Ces questions peuvent se poser en première mi-temps, avant la pause du changement ou du passage à l’acte à proprement parler. Tant que les excellentissimes membres de l’orchestre de chambre Le Balcon[1] restent nichés dans le réduit troglodytique creusé à même le mur du fond de scène et que la cantatrice Léa Trommenschlager émet du balcon, soutenue d’un chanteur en civil pieds nus[2] placé parmi les pions au rez-de-chaussée, ainsi qu’un nombre inestimable de choristes de l’ensemble Calligrammes venus en tenue de gala.

Tout ce monde fait ce qu’il peut pour garder captif (sinon captivé) le public de première, sans parvenir cependant à empêcher quelque fuite par la sortie de secours. Il faut dire que la « proposition » (pour ne pas dire « composition ») musicale date, selon nous, un chouïa. On lui donnerait bien cent ans, la partoche étant dodécaphonique d’esprit, le Sprechgesang en moins. Quiconque a vu les restitutions d’œuvres de Laban produites par Elisabeth Schwartz et Christine Caradec est en droit d’exiger un tant soit peu chorégraphique. Or c’est de ce minimum syndical que le premier acte nous sèvre. Heureusement, les choses changent lorsque condescendent de leur piédestal les musiciens (excepté le joueur de synthé et de boîte à rythmes), qu’ils se mêlent à la foule et animent le bal. Ils se rendent utiles en surmotivant les collègues désarmés que sont les danseurs[3], et aussi graciles lorsqu’ils jouent des percussions en frappant au passage les panneaux métalliques servant de décor répartis dans l’espace par Myrtille Debièvre.

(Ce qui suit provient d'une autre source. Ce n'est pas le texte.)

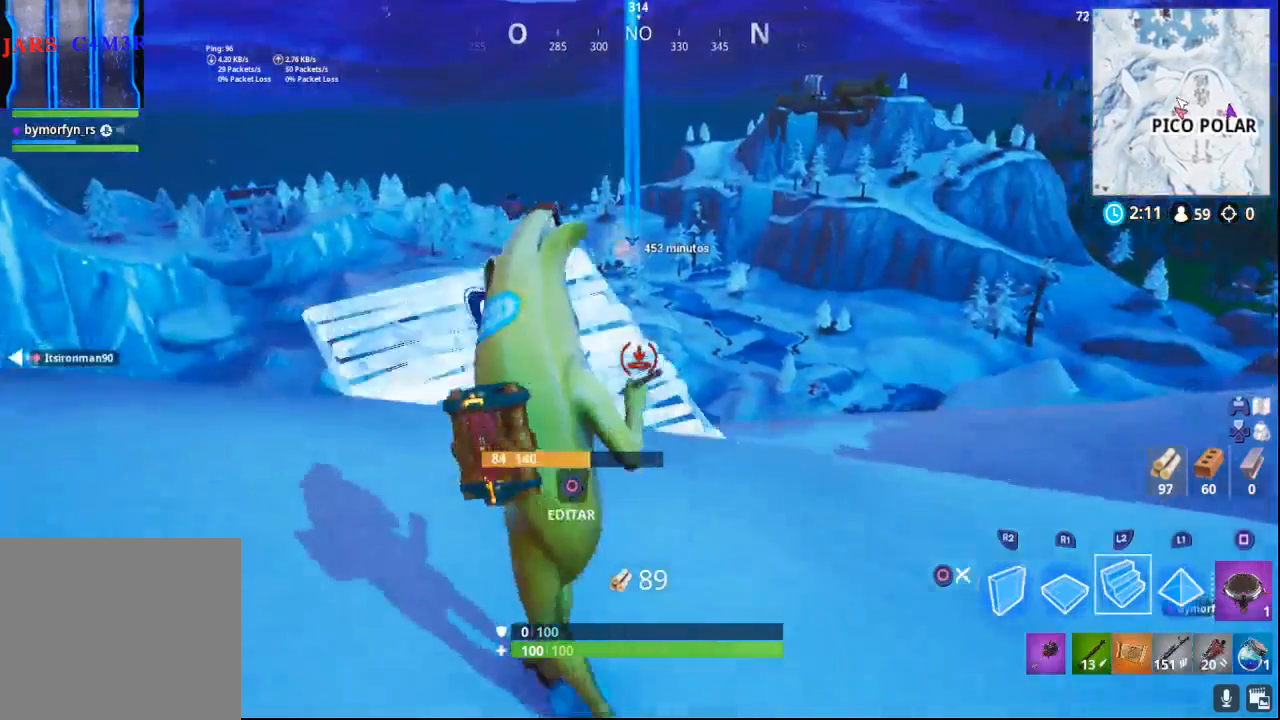
{"buttons": [], "left_stick": "up-left", "right_stick": "left", "events": [[117, "right_stick", "center"], [483, "right_stick", "left"]]}
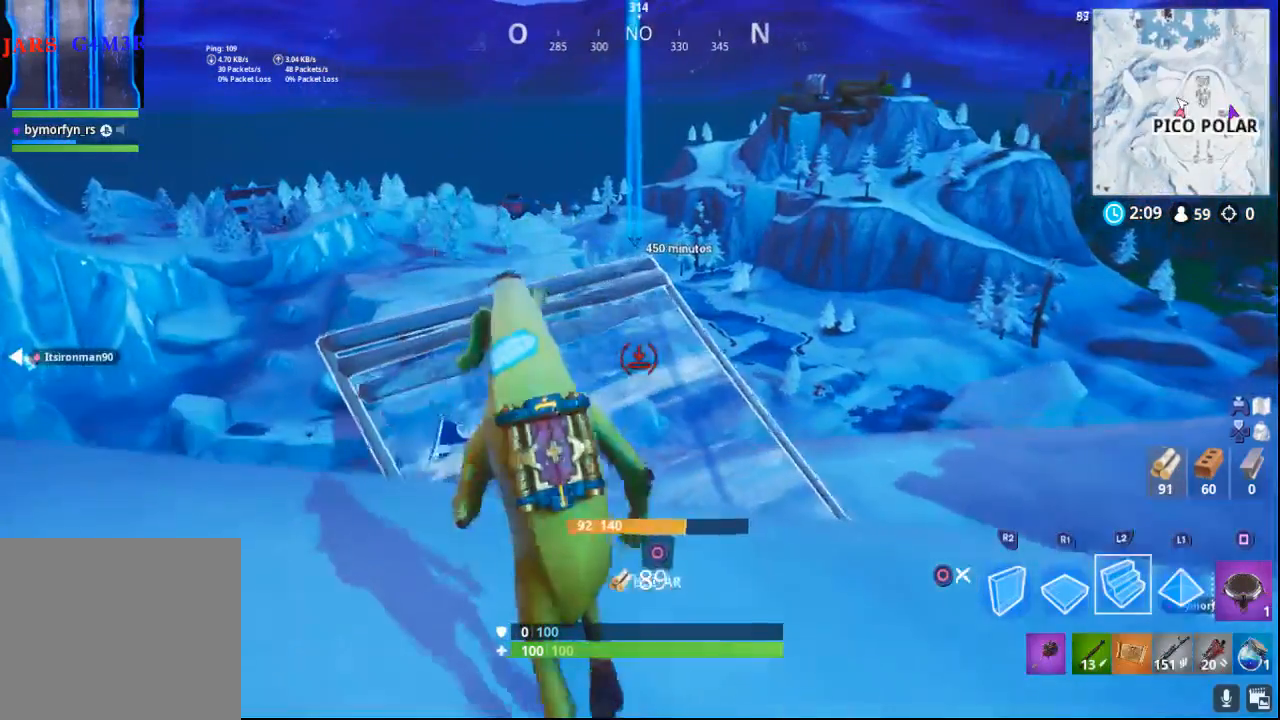
{"buttons": [], "left_stick": "center", "right_stick": "up-left", "events": [[233, "left_stick", "center"], [367, "right_stick", "up-left"]]}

Le DJ entre également en action, et contamine la B.O., donnant le la techno, rafraîchissant la compo en ajoutant une ligne « lounge » à l’orchestration. L’anecdotique, le casuel et le contingent submergent alors tout de l’abstrait, de l’indéterminé et du polysémique d’un récit somme toute œcuménique. Nous sont d’ailleurs projetés au finale les lyrics du livret d’Alexandre Salcède, dans une belle typographie signée du vidéaste Gaëtan Besnard. Et, surtout, nous avons enfin droit, peu de temps auparavant, au morceau de bravoure de la soirée : une magnifique variation de la danseuse et, pour le coup, chorégraphe, Tatiana Julien herself. Sa danse solitaire est d’une fluidité et d’une limpidité remarquable. C’est sans doute peu en termes de durée – une dizaine de minutes environ. Mais cela mérite le déplacement.

 

INITIO [Live], de Tatiana Julien et Pedro Garcia-Velasquez a été présenté au Théâtre national de Chaillot du 29 novembre au 2 décembre. 

Crédit photo : Jean Couturier

 

 

 

 

 

[1] Côté jardin, les cuivres : Ghislain Roffat et Juliette Herbet, à cour, les cordes : Héloïse Dély, Valentin Broucke et Askar Ishangaliyev, et à l’arrière : Axel Rigaud, debout, près du chef Maxime Pascal.

[2] Rodrigo Ferreira

[3] Benjamin Forgues, Christine Gérard, Brigitte Asselineau et Yoann Hourcade.